Shaul Arieli
Haaretz (Opinion)
December 6, 2012 - 1:00am

In the first years of the Oslo Accords the Israeli government didn't question the Palestinian people's right to self-determination in the land of Israel. Israel also expressed this in its mutual recognition with the PLO.

Years later, Prime Minister Ehud Barak toyed with the idea that the Palestinians will settle for a "political entity" with a lower status than a state and make do with part of the West Bank and Gaza territories. But the "ripening" process he underwent made it clear to him the principle "the 1967 lines as a basis and territory swaps in a 1:1 proportion" was the only option.

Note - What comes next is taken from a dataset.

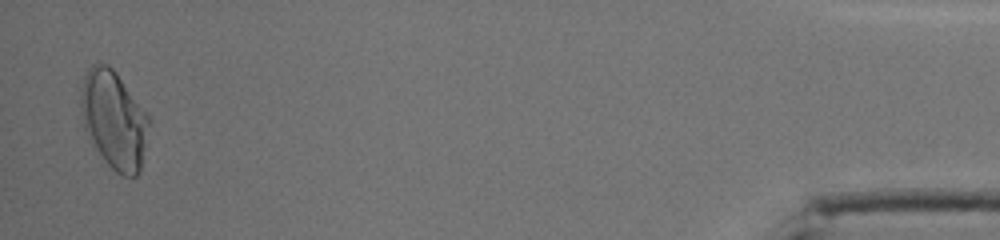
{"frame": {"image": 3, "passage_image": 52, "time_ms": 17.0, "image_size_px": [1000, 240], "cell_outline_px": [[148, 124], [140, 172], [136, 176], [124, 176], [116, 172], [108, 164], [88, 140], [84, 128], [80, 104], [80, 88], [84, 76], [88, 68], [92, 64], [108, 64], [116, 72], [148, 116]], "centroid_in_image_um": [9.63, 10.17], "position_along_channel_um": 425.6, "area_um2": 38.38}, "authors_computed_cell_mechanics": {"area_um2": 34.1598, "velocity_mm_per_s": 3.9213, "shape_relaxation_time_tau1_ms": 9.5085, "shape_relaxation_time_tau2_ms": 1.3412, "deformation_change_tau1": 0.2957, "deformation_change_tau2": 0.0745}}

Until the Palestinian statehood request from the United Nations, it seemed the Netanyahu government's withdrawal from the parameters to conduct negotiations to establish a Palestinian state alongside Israel was designed to ensure that "only" this parameter isn't implemented. But going to the UN, a move intended to pull the rug from under the Israeli position - that the West Bank areas are contested rather than occupied - made it clear that Israel objected to more than that.

The Netanyahu government's reaction to the international recognition of Palestine was reflected in advancing widespread construction approvals in the places that would prevent establishing a Palestinian capital in East Jerusalem, or a contiguous, viable Palestinian state. This indicates that many cabinet members deny the Palestinians' right to self-determination in the Land of Israel. They claim "there is no Palestinian people" and that the Arabs' rejection of the Partition Plan left the Mandatory writ promising only the establishment of a Jewish homeland unchanged.

These people ignore the fact that the Partition Plan of November 29, 1947 was the international community's - including the Zionist movement's - full recognition of the Arabs' right to self-determination in the Land of Israel. The Partition Committee's report included the dramatic international admission that "the principle of self-determination was not applied to Palestine when the Mandate was created in 1922 due to the aspiration to enable the establishment of the Jewish national home."

This admission corroborated the Palestinians' argument abut denying their political rights according to the international community's principles. Hence, the UN's partition resolution, which sought to establish an "Arab state" as well, was a valid rectification to the Mandatory writ.

Also, on the eve of the state's establishment, the Zionist movement decided to initiate the partition itself, following its evaluation of the new reality that consisted of the British government's withdrawal from its commitments, the existence of the Arab National Movement and the Holocaust's repercussions.

In February 1947 David Ben-Gurion wrote to the British faoreign minister that the only possible immediate arrangement that has an element of finality is establishing two states, one Jewish and one Arab. The Arab community in Israel certainly has a right to self-determination and self-rule, and Israel wouldn't think of denying or reducing that right, he wrote.

As chairman of the Jewish Agency, Ben-Gurion expressed the Zionist movement's recognition of the right of the Arab people in the Land of Israel to self-determination and the right to divide the land. The Jewish Agency adopted Ben-Gurion's proposal in its session on June 18, 1947, saying it was and is prepared to discuss a compromise, i.e. a viable Jewish state in part of the land.

The declaration of the State of Israel "on the basis" of the partition resolution put an end to all the arguments and renders Israel's recognition of the Palestinians' rights to a state in the Land of Israel irrevocable.

This is history. But above it stands the current, threatening question: Will Israel's government realize that the partition idea, which enables Israel's existence as a Jewish democratic state, is possible only if a "Palestine" rises beside it in the West Bank and Gaza?